◆ **Exercise directions**: Output the data below line for line, exactly, up to and including the line where "platform, you need" appears.

+===+

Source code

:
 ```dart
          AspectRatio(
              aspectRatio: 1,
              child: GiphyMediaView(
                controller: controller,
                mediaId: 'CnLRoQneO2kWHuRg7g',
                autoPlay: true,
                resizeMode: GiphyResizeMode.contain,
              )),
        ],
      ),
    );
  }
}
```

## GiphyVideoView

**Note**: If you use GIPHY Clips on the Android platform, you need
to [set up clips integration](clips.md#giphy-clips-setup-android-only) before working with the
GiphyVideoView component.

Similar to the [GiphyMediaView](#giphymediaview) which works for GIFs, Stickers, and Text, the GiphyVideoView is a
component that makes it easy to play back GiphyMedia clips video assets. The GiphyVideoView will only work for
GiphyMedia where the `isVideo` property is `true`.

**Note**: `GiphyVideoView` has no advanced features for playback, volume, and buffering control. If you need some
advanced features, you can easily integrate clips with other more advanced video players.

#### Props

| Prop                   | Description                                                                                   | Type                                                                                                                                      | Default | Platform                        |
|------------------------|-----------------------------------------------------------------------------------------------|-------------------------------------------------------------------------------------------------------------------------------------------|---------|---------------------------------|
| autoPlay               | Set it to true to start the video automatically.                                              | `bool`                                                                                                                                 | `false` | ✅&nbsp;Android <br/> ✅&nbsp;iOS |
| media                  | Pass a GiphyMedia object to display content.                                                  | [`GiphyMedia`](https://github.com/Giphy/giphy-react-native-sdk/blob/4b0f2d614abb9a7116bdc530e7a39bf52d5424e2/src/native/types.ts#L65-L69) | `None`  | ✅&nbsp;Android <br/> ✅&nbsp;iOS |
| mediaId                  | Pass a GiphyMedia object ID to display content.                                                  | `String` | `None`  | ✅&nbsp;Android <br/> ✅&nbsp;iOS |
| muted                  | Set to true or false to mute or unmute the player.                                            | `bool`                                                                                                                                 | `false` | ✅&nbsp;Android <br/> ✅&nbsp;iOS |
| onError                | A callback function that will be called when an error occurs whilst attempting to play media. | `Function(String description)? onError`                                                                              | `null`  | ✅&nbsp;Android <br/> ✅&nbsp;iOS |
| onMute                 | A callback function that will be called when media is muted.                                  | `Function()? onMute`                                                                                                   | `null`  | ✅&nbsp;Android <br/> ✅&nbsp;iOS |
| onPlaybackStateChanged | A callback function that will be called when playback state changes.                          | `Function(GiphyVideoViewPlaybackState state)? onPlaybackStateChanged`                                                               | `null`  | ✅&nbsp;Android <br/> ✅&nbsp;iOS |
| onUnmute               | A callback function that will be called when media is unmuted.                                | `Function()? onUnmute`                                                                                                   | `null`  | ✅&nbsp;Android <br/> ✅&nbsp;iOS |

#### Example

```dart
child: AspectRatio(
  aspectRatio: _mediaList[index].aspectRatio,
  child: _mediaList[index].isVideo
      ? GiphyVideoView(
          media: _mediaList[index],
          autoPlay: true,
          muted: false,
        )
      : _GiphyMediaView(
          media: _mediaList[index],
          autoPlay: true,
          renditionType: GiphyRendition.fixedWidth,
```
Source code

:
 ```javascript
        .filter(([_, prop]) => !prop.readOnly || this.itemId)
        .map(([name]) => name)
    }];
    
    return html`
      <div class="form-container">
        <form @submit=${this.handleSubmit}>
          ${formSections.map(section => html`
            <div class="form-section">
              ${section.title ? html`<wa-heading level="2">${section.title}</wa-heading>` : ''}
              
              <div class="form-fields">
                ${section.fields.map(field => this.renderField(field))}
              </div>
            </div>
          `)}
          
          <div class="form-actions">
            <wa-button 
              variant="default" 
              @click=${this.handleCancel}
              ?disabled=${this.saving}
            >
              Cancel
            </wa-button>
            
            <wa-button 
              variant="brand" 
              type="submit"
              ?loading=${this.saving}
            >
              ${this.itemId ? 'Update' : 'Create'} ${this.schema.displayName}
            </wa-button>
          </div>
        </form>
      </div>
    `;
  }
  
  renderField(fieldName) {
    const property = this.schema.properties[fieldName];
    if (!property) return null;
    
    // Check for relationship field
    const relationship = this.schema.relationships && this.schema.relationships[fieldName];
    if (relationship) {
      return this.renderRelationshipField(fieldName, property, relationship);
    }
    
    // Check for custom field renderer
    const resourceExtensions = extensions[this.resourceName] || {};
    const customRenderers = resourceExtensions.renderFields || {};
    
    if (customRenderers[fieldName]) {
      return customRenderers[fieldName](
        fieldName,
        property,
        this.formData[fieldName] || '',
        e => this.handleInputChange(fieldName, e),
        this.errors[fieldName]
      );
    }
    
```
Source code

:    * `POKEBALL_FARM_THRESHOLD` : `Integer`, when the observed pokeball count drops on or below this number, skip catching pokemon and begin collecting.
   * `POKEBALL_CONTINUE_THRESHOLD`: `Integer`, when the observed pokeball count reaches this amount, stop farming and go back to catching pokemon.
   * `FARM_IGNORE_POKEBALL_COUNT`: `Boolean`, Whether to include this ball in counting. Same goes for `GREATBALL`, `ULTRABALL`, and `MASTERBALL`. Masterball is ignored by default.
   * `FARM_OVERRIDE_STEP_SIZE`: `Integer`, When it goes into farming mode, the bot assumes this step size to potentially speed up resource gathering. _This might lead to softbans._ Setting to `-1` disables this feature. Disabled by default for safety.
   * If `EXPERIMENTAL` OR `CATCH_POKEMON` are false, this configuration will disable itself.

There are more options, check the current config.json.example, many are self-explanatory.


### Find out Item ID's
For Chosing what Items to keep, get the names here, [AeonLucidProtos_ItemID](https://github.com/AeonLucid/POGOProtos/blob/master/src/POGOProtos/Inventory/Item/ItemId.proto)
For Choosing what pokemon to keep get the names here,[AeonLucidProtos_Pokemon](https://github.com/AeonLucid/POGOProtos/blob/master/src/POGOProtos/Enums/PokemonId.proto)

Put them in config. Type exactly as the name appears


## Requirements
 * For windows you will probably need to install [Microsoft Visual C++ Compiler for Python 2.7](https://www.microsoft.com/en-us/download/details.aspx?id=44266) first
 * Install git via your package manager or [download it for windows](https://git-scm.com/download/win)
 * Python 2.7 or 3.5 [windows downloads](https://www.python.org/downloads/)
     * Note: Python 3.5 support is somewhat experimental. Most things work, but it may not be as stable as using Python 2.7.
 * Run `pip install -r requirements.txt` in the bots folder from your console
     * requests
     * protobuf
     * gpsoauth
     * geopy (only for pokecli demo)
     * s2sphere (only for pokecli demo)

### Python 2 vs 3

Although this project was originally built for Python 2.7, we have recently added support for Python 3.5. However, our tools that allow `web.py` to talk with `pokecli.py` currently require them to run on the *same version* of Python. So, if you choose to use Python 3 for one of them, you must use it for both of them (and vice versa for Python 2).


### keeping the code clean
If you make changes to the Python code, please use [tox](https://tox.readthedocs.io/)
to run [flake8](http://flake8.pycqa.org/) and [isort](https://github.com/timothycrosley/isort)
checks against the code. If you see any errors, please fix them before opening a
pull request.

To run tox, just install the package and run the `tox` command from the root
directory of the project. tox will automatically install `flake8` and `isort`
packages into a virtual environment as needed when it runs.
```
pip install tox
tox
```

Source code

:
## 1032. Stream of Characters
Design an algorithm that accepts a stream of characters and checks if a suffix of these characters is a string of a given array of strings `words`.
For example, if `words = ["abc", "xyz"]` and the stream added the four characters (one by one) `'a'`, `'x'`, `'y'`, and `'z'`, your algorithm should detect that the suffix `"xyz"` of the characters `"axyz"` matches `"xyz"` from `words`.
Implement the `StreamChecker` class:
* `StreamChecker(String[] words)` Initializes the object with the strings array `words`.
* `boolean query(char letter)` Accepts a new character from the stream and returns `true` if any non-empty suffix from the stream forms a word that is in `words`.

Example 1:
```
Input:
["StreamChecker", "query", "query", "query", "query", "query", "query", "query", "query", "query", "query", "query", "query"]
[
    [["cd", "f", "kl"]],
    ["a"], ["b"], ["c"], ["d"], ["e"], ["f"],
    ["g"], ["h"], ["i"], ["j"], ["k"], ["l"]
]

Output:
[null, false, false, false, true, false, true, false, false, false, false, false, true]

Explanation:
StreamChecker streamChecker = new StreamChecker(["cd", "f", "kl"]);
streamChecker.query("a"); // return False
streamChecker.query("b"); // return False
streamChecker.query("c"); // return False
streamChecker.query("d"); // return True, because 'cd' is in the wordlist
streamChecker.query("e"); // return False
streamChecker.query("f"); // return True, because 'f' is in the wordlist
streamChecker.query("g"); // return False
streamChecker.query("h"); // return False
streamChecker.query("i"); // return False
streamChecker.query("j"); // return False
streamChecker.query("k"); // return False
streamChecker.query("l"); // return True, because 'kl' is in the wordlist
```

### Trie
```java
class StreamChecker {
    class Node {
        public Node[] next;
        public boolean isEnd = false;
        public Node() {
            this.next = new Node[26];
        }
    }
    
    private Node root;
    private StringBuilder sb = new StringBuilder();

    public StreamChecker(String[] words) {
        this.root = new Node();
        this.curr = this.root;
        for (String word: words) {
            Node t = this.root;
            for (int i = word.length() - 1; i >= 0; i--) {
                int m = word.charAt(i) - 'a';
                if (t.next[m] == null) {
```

+===+

◆ **Solution below**:
Source code

:
 ```dart
          AspectRatio(
              aspectRatio: 1,
              child: GiphyMediaView(
                controller: controller,
                mediaId: 'CnLRoQneO2kWHuRg7g',
                autoPlay: true,
                resizeMode: GiphyResizeMode.contain,
              )),
        ],
      ),
    );
  }
}
```

## GiphyVideoView

**Note**: If you use GIPHY Clips on the Android platform, you need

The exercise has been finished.